* Task to complete: Quote the text of the records below word for word, leaving the pictures out.

+++ Available data +++

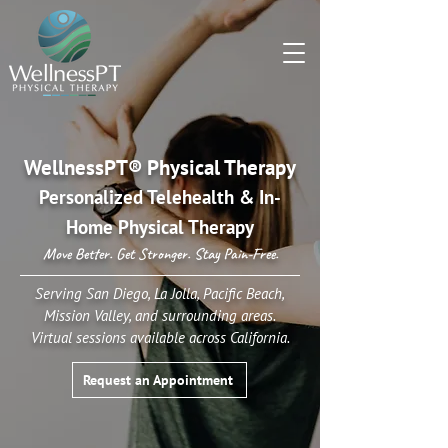
WellnessPT® Physical Therapy
Personalized Telehealth & In-
Home Physical Therapy
Move Better. Get Stronger. Stay Pain-Free.
Serving San Diego, La Jolla, Pacific Beach,
Mission Valley, and surrounding areas.
Virtual sessions available across California.
Request an Appointment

+++

* Result of the exercise:
WellnessPT® Physical Therapy
Personalized Telehealth & In-
Home Physical Therapy
Move Better. Get Stronger. Stay Pain-Free.
Serving San Diego, La Jolla, Pacific Beach,
Mission Valley, and surrounding areas.
Virtual sessions available across California.
Request an Appointment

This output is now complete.